Philippines : assassinat du père Cecilio Lucero une exécution extrajudiciaire

Mardi 8 septembre, une grande manifestation a rassemblé des sympathisants de l’organisation œcuménique de défense des droits de l’homme, Promotion of the Church People’s Response (PCPR), à laquelle avait appartenu le P. Cecilio Lucero, tué par balles au volant de sa voiture dans la province de Samar-Nord, le 6 septembre, dans des circonstances encore mal définies. Pour les manifestants dénonçant l’assassinat du prêtre, il n’y a aucun doute : « Le défenseur des pauvres et des opprimés » est une nouvelle victime des « exécutions extrajudiciaires » en augmentation dans la région, des assassinats non élucidés par la police et sur lesquels enquêtait justement le P. Lucero.

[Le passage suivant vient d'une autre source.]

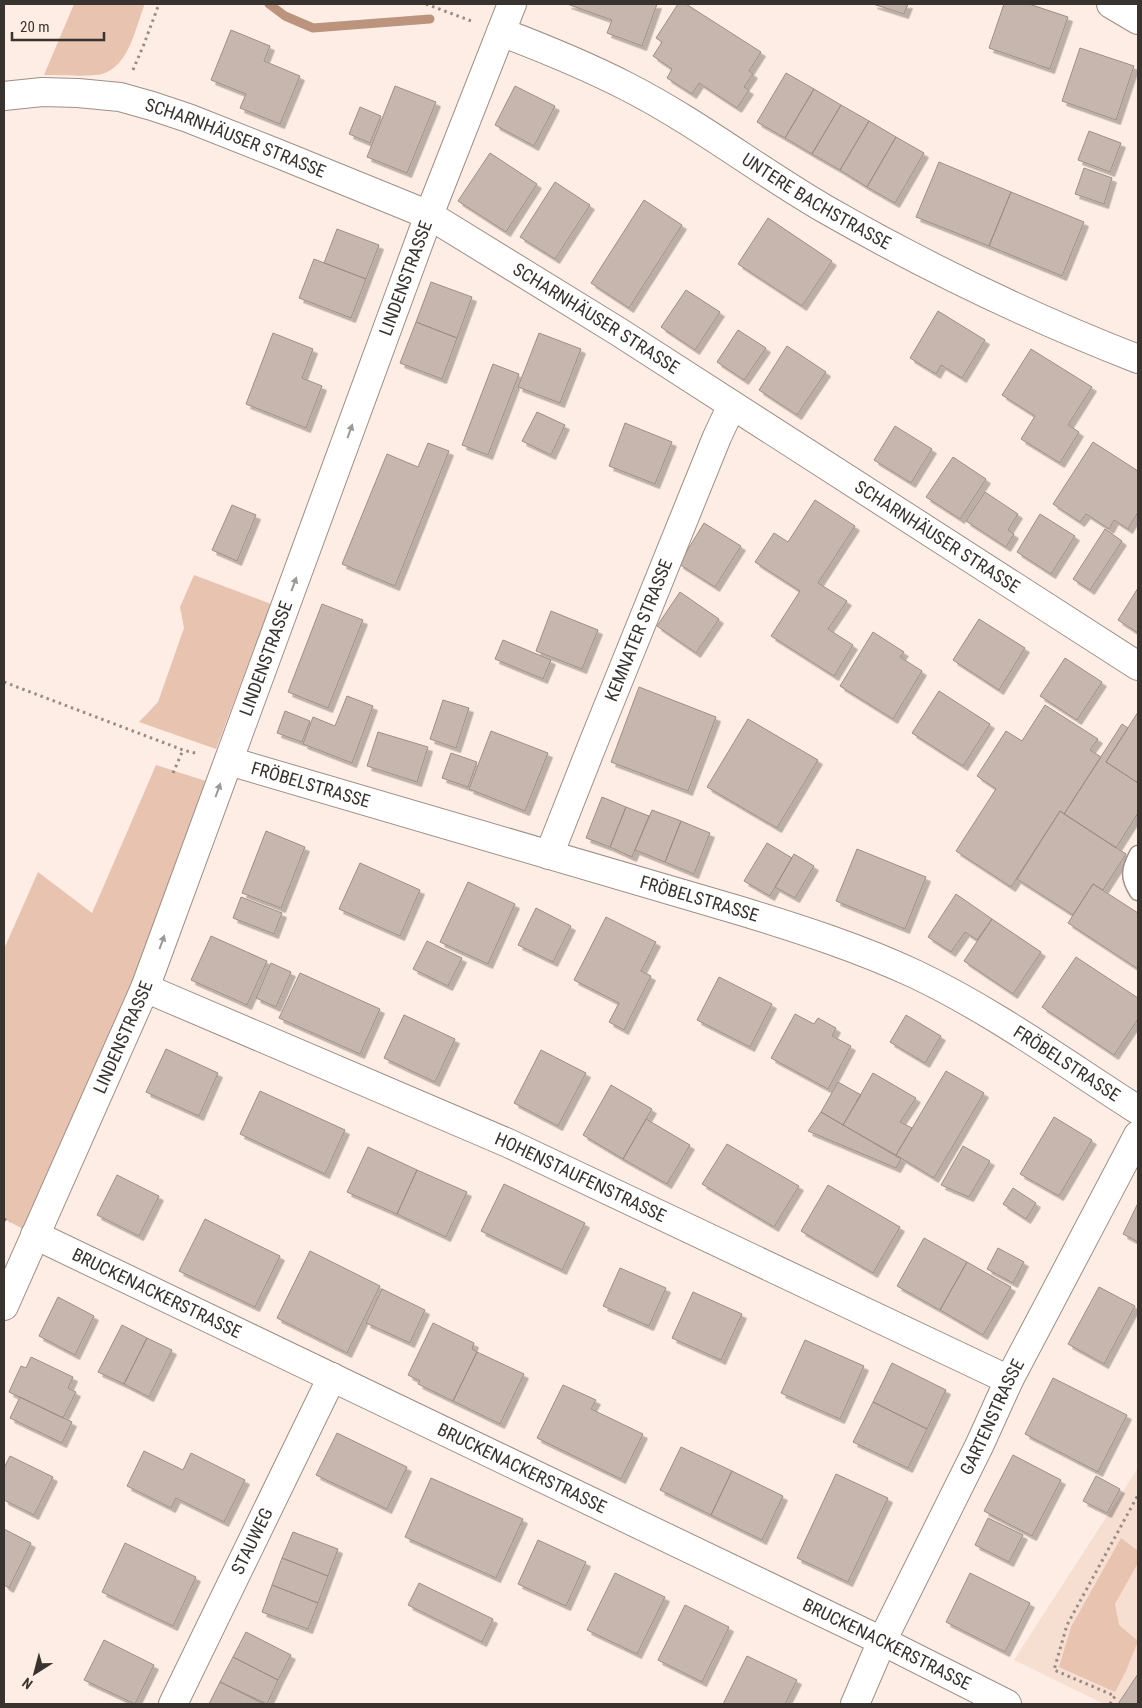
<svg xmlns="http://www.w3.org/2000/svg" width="1142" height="1708" font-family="'Roboto Condensed',sans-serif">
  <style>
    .built { fill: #f6ded1 }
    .green { fill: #e8c3af }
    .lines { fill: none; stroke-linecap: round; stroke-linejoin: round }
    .stream { stroke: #bc947d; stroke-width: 9 }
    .building { fill: #c6b6ae; stroke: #9e8f86; filter: url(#shadow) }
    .service-casing { stroke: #9e8f87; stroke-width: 19 }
    .minor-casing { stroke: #9e8f87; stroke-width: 30 }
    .path { stroke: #968b85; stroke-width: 3; stroke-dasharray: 2.5 4; stroke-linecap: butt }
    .service { stroke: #fff; stroke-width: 16 }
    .minor { stroke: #fff; stroke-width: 28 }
    .oneway { fill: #9c9997 }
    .labels { text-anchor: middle; stroke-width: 4; stroke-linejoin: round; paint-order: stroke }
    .street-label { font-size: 18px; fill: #39332f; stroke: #fdede4 }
  </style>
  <defs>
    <filter id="shadow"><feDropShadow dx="4.5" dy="4.5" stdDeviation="0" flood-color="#0004"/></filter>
  </defs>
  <rect width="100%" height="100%" fill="#fdede4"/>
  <path class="built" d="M1138,1468V1704H1104L1014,1660Z"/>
  <path class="green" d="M74,4H144V6C135,29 129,66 102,74C91,77 57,75 44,75Z
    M194,575L271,604L216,749L139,722L158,702L184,628L180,607Z
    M156,765L212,783L35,1235L4,1219V949L38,872L92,913Z
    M1121,1538L1138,1551V1563L1115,1604L1119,1625L1138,1641L1126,1671L1115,1692L1059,1667L1071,1627Z"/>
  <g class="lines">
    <path class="stream" d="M269,4L285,16L313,28L430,19"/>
  </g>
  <path class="building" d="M567,4H657L642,46L607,33L612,20Z
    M678,4H686L761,52L749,71L753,74L744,87L749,90L737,108L699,83L692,94L667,78L672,69L653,56L662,42L656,38Z
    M873,4H908L904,14Z
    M1004,4H1029L1068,17L1050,69L989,48Z
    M231,30L270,46L264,61L300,76L280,124L240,108L246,94L211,80Z
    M1080,48L1134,66L1116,120L1062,101Z
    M786,73L814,89L785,138L757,122Z
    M395,86L436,102L407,173L367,157Z
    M515,86L555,106L534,146L495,125Z
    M814,89L841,105L812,154L785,138Z
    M841,105L869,121L840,170L812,154Z
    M360,107L381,116L370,143L349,134Z
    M869,121L896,137L867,187L840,170Z
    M1089,131L1121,143L1110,172L1078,160Z
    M896,137L924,153L895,203L867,187Z
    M490,153L537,184L506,232L458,201Z
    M939,162L1011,192L989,246L916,217Z
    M1084,168L1112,178L1104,204L1075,194Z
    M555,182L590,205L555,259L520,237Z
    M1011,192L1084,222L1062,276L989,246Z
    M644,200L682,225L629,308L591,283Z
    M768,218L832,261L802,306L738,264Z
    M337,229L379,245L366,279L324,263Z
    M314,259L366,279L351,318L299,298Z
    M431,282L472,297L457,338L416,322Z
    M686,290L720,312L695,350L661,327Z
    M938,311L985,340L962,378L941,365L936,374L910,358Z
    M416,322L457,338L442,379L400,363Z
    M738,330L766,348L744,380L717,362Z
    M273,333L313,349L302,378L322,386L306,428L246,404Z
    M539,333L581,349L560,403L518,387Z
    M787,346L826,372L797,415L759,390Z
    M1031,349L1092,387L1068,425L1079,432L1060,463L1021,439L1035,416L1002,395Z
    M493,364L519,374L488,455L462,445Z
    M537,412L565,425L551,455L522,441Z
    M625,423L672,442L655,484L609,466Z
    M895,426L932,449L911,483L874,460Z
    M1093,442L1138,471V512L1128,529L1114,520L1109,529L1086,514L1080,522L1053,504Z
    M428,443L449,451L395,586L342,564L387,454L418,467Z
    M953,457L986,479L960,519L926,497Z
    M985,492L1018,514L1008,530L1014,534L1006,547L966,521Z
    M815,500L855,526L818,583L847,601L828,629L853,645L834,676L771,636L800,591L755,562L774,533L788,542Z
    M232,505L256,515L237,561L212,550Z
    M1040,514L1075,536L1051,574L1017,552Z
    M704,523L741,546L715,587L679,564Z
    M1105,529L1122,541L1090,590L1073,579Z
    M1138,588V633L1118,620Z
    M680,592L719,619L696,653L657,626Z
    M322,604L363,620L328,708L288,692Z
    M551,611L598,630L582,669L536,651Z
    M979,619L1025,648L999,690L953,660Z
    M873,632L904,652L900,657L922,671L893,719L840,686Z
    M503,640L551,660L543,679L495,659Z
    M1065,658L1102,682L1077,720L1040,696Z
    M639,687L716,717L688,791L611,762Z
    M939,691L990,724L963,766L912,733Z
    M347,696L373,706L352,763L303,744L313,717L335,726Z
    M443,700L469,708L456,748L430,739Z
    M1045,705L1098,739L1090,750L1101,757L1064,814L1060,811L1011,887L956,851L996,789L977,776L1006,731L1022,741Z
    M285,711L310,721L302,742L277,733Z
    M1138,712V783L1106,762Z
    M748,719L818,760L777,828L707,787Z
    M1122,724L1128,728L1106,762L1138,783V813L1116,848L1064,814Z
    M491,731L548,753L525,811L469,789Z
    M378,732L428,747L417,782L367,766Z
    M451,753L477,762L468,787L442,778Z
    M602,797L626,807L610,847L586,838Z
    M626,807L649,816L632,857L610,847Z
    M652,810L681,821L665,862L635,850Z
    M1060,811L1126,854L1103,890L1093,884L1073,915L1017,879Z
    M681,821L710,833L694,874L665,862Z
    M266,831L305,847L281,908L242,893Z
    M767,843L792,858L770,896L744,881Z
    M857,849L926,877L905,929L836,901Z
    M794,854L814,866L795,898L775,887Z
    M360,863L420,890L400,936L339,909Z
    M468,882L515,904L488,964L440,942Z
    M1093,884L1138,913V969L1068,923Z
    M956,894L992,919L977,940L965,932L951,952L928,937Z
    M241,897L282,913L274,934L233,918Z
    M536,908L571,926L553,962L518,945Z
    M606,917L656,942L641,971L651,976L624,1030L609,1022L619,1003L574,980Z
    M992,919L1041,952L1013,994L964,961Z
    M211,936L267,961L247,1005L191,980Z
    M427,941L462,958L448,986L413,969Z
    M1076,957L1138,998V1019L1114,1055L1042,1007Z
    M271,963L291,972L276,1007L256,998Z
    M300,973L380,1009L360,1054L279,1018Z
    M719,977L772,1004L750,1047L697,1020Z
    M795,1014L814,1024L818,1018L836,1028L832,1036L851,1046L828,1089L771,1058Z
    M404,1015L455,1039L435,1082L384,1058Z
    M906,1015L941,1036L925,1063L890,1042Z
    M166,1049L218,1073L199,1116L146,1092Z
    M541,1050L586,1073L558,1126L514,1103Z
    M946,1071L984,1093L934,1178L896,1155Z
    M873,1073L916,1098L900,1122L912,1128L896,1155L843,1125Z
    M838,1082L861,1095L843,1125L821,1112Z
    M611,1085L652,1109L623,1159L583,1135Z
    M260,1091L345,1130L325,1174L240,1134Z
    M821,1112L901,1159L896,1168L808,1131Z
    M1054,1117L1092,1140L1059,1196L1020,1174Z
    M646,1119L690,1145L667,1184L623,1159Z
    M727,1144L799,1186L774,1227L702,1184Z
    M963,1146L990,1161L969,1197L941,1185Z
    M368,1147L417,1170L397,1214L347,1192Z
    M417,1170L467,1192L446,1237L397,1214Z
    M117,1175L159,1196L139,1236L97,1215Z
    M504,1184L585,1223L562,1270L481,1231Z
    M828,1185L900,1227L873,1273L801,1231Z
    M1013,1188L1036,1203L1026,1219L1003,1204Z
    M1138,1203V1242L1123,1234Z
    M205,1219L280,1256L255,1307L179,1271Z
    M924,1238L967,1262L940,1310L897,1286Z
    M998,1248L1024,1262L1013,1283L987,1269Z
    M310,1251L380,1286L347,1353L277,1318Z
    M967,1262L1011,1287L983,1335L940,1310Z
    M620,1268L666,1288L649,1326L603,1306Z
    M1099,1287L1135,1306L1104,1364L1068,1344Z
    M382,1289L425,1310L410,1343L366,1323Z
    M693,1292L742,1314L721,1360L672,1338Z
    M58,1297L94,1316L75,1355L39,1336Z
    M433,1323L474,1343L472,1349L477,1352L453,1401L418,1384L420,1381L408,1375Z
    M122,1325L147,1338L124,1384L98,1372Z
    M147,1338L172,1350L149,1397L124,1384Z
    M805,1340L864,1366L840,1419L781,1393Z
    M477,1352L524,1374L500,1424L453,1401Z
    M31,1357L73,1377L68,1388L76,1392L63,1418L9,1392L21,1366L26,1368Z
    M892,1363L946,1390L927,1429L873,1402Z
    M1053,1378L1127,1415L1098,1472L1025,1434Z
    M563,1385L596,1400L591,1409L643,1434L621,1479L537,1438Z
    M20,1397L72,1422L62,1443L10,1418Z
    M873,1402L927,1429L908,1468L853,1442Z
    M337,1433L407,1467L387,1509L316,1475Z
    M681,1447L732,1471L711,1515L660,1490Z
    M144,1451L183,1470L191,1453L245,1480L224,1522L176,1498L171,1508L127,1486Z
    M1013,1455L1061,1480L1032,1536L984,1511Z
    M10,1456L53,1477L34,1515L4,1500V1468Z
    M732,1471L783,1496L762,1540L711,1515Z
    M836,1474L888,1498L848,1582L797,1558Z
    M1096,1476L1120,1489L1107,1513L1083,1501Z
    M431,1478L523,1519L496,1578L405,1537Z
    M988,1518L1023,1535L1009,1562L975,1545Z
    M4,1529L31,1543L9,1588L4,1585Z
    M293,1532L338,1549L328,1576L282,1558Z
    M538,1540L586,1562L566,1606L518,1584Z
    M125,1543L196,1577L173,1626L102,1592Z
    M282,1558L328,1576L318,1603L272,1585Z
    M615,1573L665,1597L637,1654L587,1630Z
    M970,1573L1030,1603L1005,1652L946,1622Z
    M419,1583L493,1619L482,1642L408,1605Z
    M272,1585L318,1603L308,1629L262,1612Z
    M685,1605L729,1627L702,1682L658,1660Z
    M246,1632L291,1655L278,1680L233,1657Z
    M104,1640L154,1665L135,1704L84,1680Z
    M747,1656L797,1680L785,1704H723Z
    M233,1657L278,1680L267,1704L220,1682Z
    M1138,1674V1704H1118Z
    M220,1682L264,1704H209Z"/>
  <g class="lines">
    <defs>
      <path id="service" d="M1138,854C1130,869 1128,877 1138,892"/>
      <g id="minor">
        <path d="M1111,4L1138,20"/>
        <path id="s1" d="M501,32C543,48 585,65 626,86C695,121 758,170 825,209C926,267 1030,317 1138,359"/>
        <path id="s2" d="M4,96L42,92L78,93L120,97L152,106L188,118L279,154L429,215L619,332L1138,666"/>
        <path id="s3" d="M229,761L741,911C800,929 859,948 915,974C993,1011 1066,1064 1138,1110"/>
        <path id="s4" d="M549,855L592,746L717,437L732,405"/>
        <path id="s5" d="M145,988L508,1143L1009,1380"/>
        <path id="s6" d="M35,1235L882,1641L1007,1704"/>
        <path id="s7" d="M4,1306L145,988L429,215L512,4"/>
        <path id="s8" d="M173,1704L332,1377"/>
        <path id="s9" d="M855,1704L882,1641L980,1444L1009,1380L1138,1135"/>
      </g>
    </defs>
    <use href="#service" class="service-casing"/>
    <use href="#minor" class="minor-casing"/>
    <path class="path" d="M426,4L474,22
      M133,70L144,44L159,4
      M4,682L183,750L199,754
      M173,773L183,750
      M4,1219L10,1222
      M1110,1704L1115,1696L1054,1670L1067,1625L1138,1495"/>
    <use href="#service" class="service"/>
    <use href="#minor" class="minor"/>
  </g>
  <defs><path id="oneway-solid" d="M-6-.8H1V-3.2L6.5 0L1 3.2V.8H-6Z" transform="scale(1.25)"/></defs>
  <g class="oneway">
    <use href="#oneway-solid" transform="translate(350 431) rotate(-70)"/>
    <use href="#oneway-solid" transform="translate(294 584) rotate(-70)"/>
    <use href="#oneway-solid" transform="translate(218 790) rotate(-70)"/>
    <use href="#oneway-solid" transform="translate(162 942) rotate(-70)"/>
  </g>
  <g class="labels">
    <g class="street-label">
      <text dy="6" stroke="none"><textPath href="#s2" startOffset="239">SCHARNHÄUSER STRASSE</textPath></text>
      <text dy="6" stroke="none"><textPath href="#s1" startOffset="359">UNTERE BACHSTRASSE</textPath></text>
      <text dy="6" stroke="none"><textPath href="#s7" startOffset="1104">LINDENSTRASSE</textPath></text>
      <text dy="6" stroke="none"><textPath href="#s2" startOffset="644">SCHARNHÄUSER STRASSE</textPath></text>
      <text dy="6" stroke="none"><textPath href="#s2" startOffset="1049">SCHARNHÄUSER STRASSE</textPath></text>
      <text dy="6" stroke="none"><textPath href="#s4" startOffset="242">KEMNATER STRASSE</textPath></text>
      <text dy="6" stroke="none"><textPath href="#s7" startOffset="699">LINDENSTRASSE</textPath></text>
      <text dy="6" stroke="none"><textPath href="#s3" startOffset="85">FRÖBELSTRASSE</textPath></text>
      <text dy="6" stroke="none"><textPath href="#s3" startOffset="490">FRÖBELSTRASSE</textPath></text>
      <text dy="6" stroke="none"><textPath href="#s7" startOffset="294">LINDENSTRASSE</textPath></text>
      <text dy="6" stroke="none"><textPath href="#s3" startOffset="895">FRÖBELSTRASSE</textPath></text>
      <text dy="6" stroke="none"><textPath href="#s5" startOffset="475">HOHENSTAUFENSTRASSE</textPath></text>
      <text dy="6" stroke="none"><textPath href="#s6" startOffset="135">BRUCKENACKERSTRASSE</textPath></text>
      <text dy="6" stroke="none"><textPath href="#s9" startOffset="318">GARTENSTRASSE</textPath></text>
      <text dy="6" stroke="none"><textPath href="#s6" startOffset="540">BRUCKENACKERSTRASSE</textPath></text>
      <text dy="6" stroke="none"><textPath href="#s8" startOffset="181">STAUWEG</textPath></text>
      <text dy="6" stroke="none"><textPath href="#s6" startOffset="945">BRUCKENACKERSTRASSE</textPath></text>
    </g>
  </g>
  <rect width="1142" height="1708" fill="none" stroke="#39332f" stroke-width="10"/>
  <g transform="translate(35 1673) rotate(216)" stroke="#fdede4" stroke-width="4" paint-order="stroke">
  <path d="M0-4L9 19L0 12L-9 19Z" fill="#39332f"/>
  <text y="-8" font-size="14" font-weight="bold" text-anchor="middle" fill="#39332f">N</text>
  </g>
  <path d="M12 32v8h92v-8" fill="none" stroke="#39332f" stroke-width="2.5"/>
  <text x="20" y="32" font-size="15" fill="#39332f" stroke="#fdede4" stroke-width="4" paint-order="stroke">20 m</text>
</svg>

Selon les rapports de police, le P. Cecilio Lucero, 48 ans, curé de l’église Saint-Joseph Ouvrier à Catubig, dans le diocèse de Catarman, de la province Samar-Nord (Région des Visayas Orientales), a été abattu lors d’une embuscade au village de Layuhan, le dimanche 6 septembre, vers 8 h 30 du matin, alors qu’il rejoignait San Jose en camionnette par la route nationale.
Selon les premiers rapports de police, cités par Eglises d’Asie, une trentaine d’hommes ont fait feu sur le prêtre, avant que l’un des attaquants ne lui tire une balle dans la tête à bout portant, entraînant la mort sur le champ. Mais par la suite, des « témoins dignes de foi » ont parlé d’un groupe de 5 à 6 hommes seulement, portant des lunettes de ski (une caractéristique des « exécutions extrajudiciaires » aux Philippines) et, selon les rapports, ayant les visages camouflés sous un bonnet, un masque, étant vêtus d’uniformes de la police, ou encore de l’armée…
« Nous pensons que le P. Lucero était surveillé et suivi. Lorsqu’il est arrivé à San Jose, ses assassins l’attendaient », a déclaré Mgr Emmanuel Trance, évêque de Catarman, qui s’est déclaré « anéanti » par la nouvelle et a condamné fermement le meurtre du prêtre dans une déclaration diffusée sur le site de la CBCP (Catholic Bishops’ Conference of Philippines). « Depuis qu’il travaillait pour les droits de l’homme et allait partout enquêter sur les crimes qui avaient été commis, il s’était mis à dos les militaires comme les rebelles armés ».
L’engagement en politique des deux frères aînés du prêtre assassiné renforce, selon le prélat, la thèse selon laquelle l’assassinat du P. Lucero serait une exécution politique. Wilmar Lucero, ancien membre du Congrès, est actuellement en lice pour les présidentielles de 2010. Quant à Antonio Lucero, il est gouverneur adjoint de la province de Samar-Nord.
Selon le prélat le fait qu’une exécution extrajudiciaire puisse aujourd’hui viser un prêtre risque de répandre la peur au sein de toute la population.